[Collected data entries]
····················

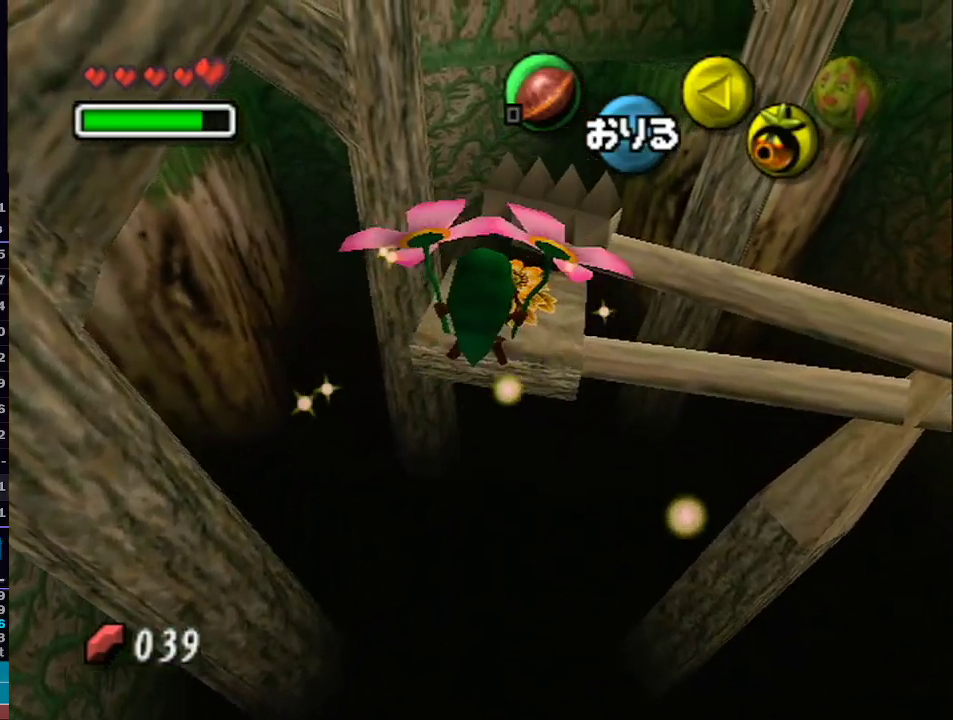
{"buttons": ["L1"], "left_stick": "up", "right_stick": "center", "events": [[267, "A", "down"], [383, "A", "up"]]}
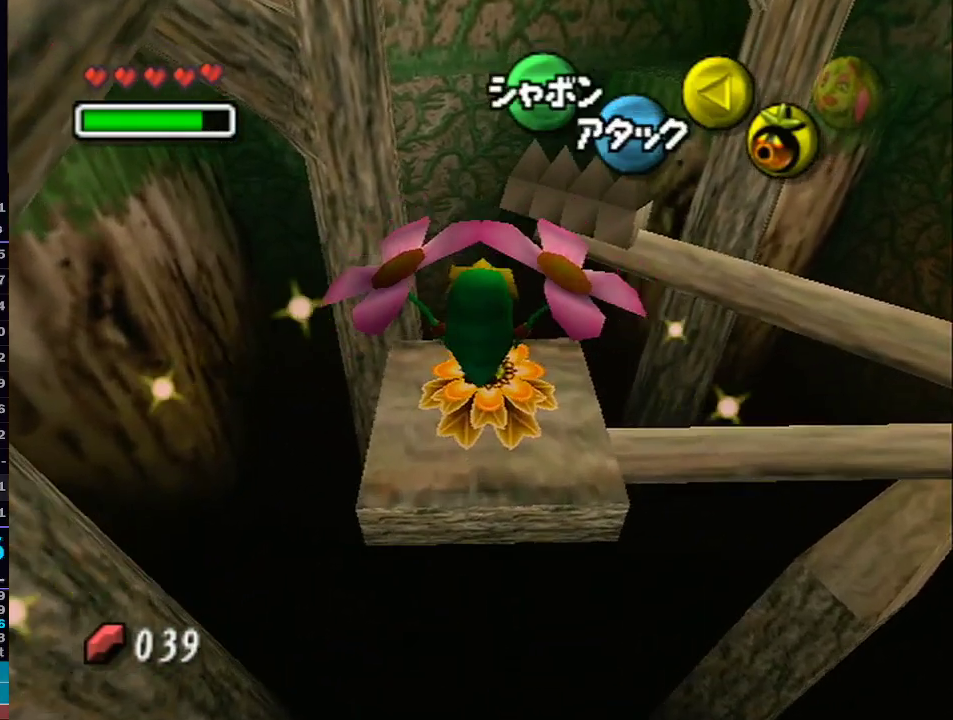
{"buttons": ["A"], "left_stick": "center", "right_stick": "center", "events": [[467, "A", "down"], [467, "left_stick", "center"], [500, "L1", "up"]]}
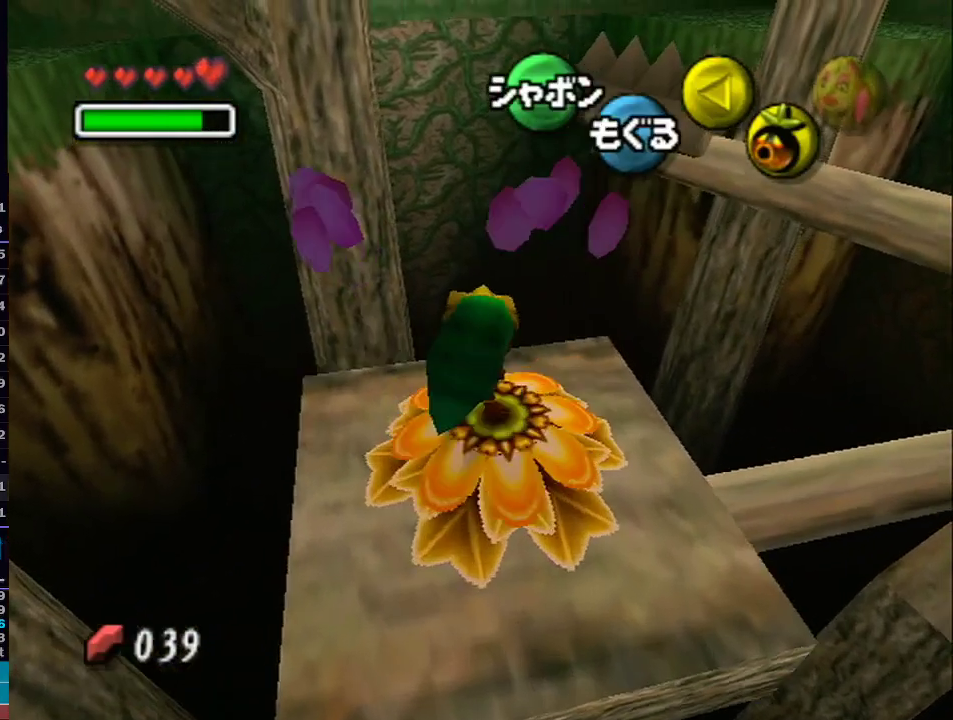
{"buttons": ["A"], "left_stick": "down-left", "right_stick": "center", "events": [[317, "left_stick", "down-left"]]}
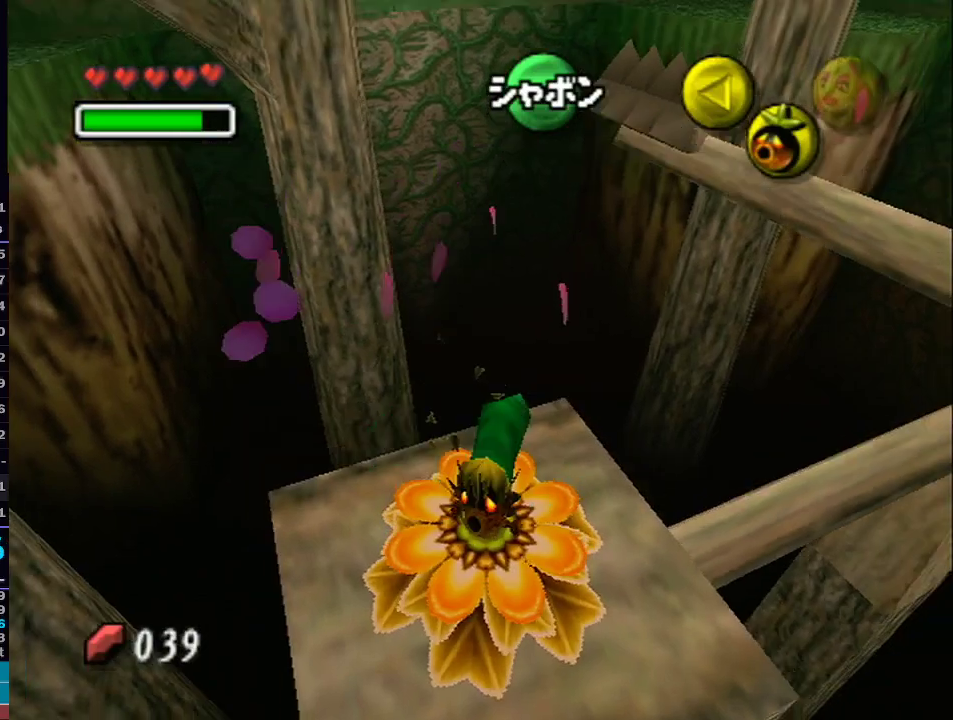
{"buttons": ["A"], "left_stick": "down-left", "right_stick": "center", "events": [[50, "left_stick", "left"], [417, "left_stick", "down-left"]]}
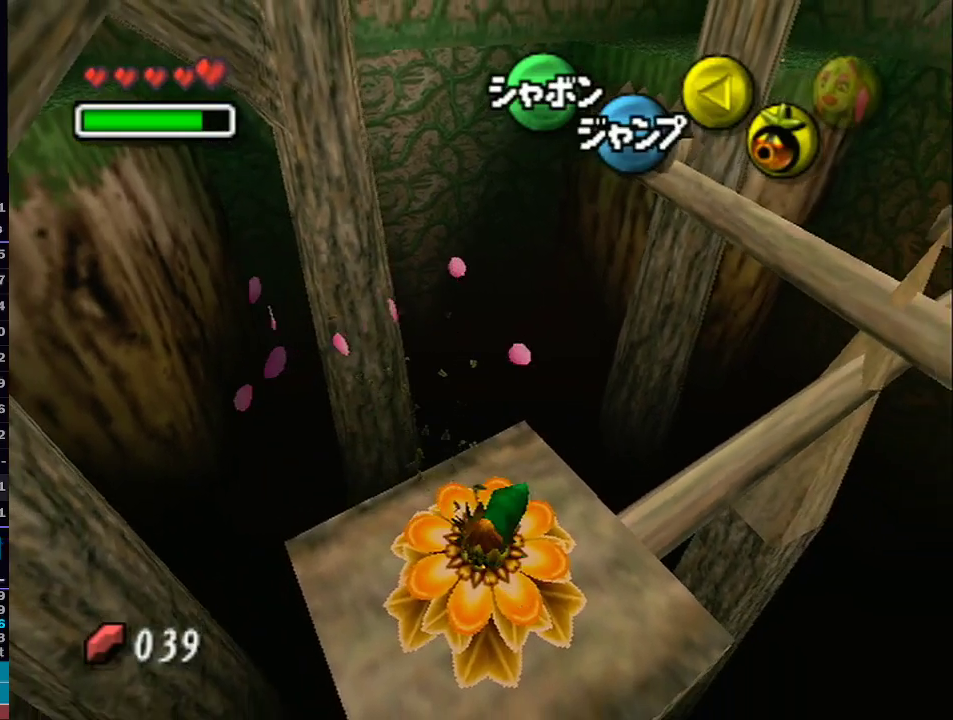
{"buttons": ["A"], "left_stick": "left", "right_stick": "center", "events": [[167, "left_stick", "left"]]}
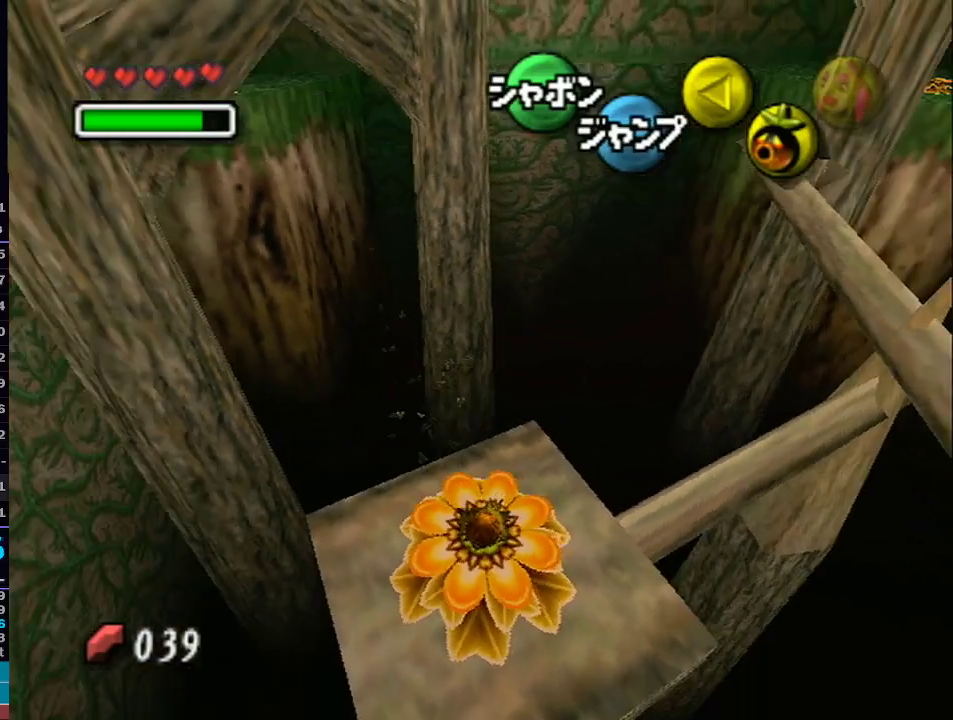
{"buttons": [], "left_stick": "up-left", "right_stick": "center", "events": [[100, "left_stick", "up-left"], [200, "A", "up"]]}
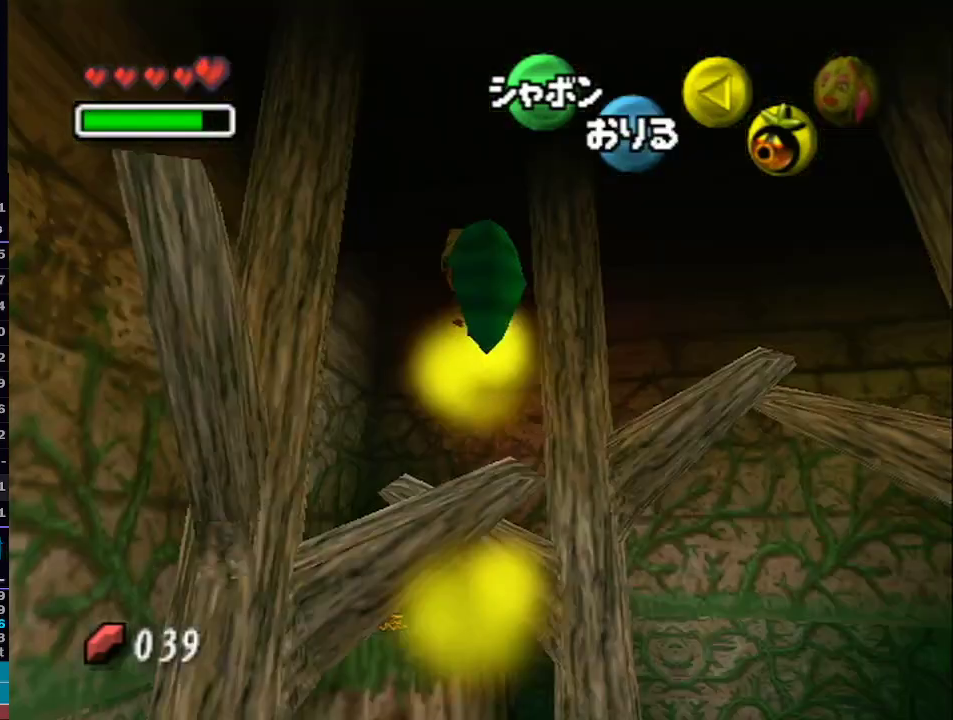
{"buttons": ["L1"], "left_stick": "up-left", "right_stick": "center", "events": [[450, "L1", "down"]]}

····················

#### Description of the task
Output nothing but the entries above, exactly, once the pictures are removed.

#### Output
{"buttons": ["L1"], "left_stick": "up", "right_stick": "center", "events": [[267, "A", "down"], [383, "A", "up"]]}
{"buttons": ["A"], "left_stick": "center", "right_stick": "center", "events": [[467, "A", "down"], [467, "left_stick", "center"], [500, "L1", "up"]]}
{"buttons": ["A"], "left_stick": "down-left", "right_stick": "center", "events": [[317, "left_stick", "down-left"]]}
{"buttons": ["A"], "left_stick": "down-left", "right_stick": "center", "events": [[50, "left_stick", "left"], [417, "left_stick", "down-left"]]}
{"buttons": ["A"], "left_stick": "left", "right_stick": "center", "events": [[167, "left_stick", "left"]]}
{"buttons": [], "left_stick": "up-left", "right_stick": "center", "events": [[100, "left_stick", "up-left"], [200, "A", "up"]]}
{"buttons": ["L1"], "left_stick": "up-left", "right_stick": "center", "events": [[450, "L1", "down"]]}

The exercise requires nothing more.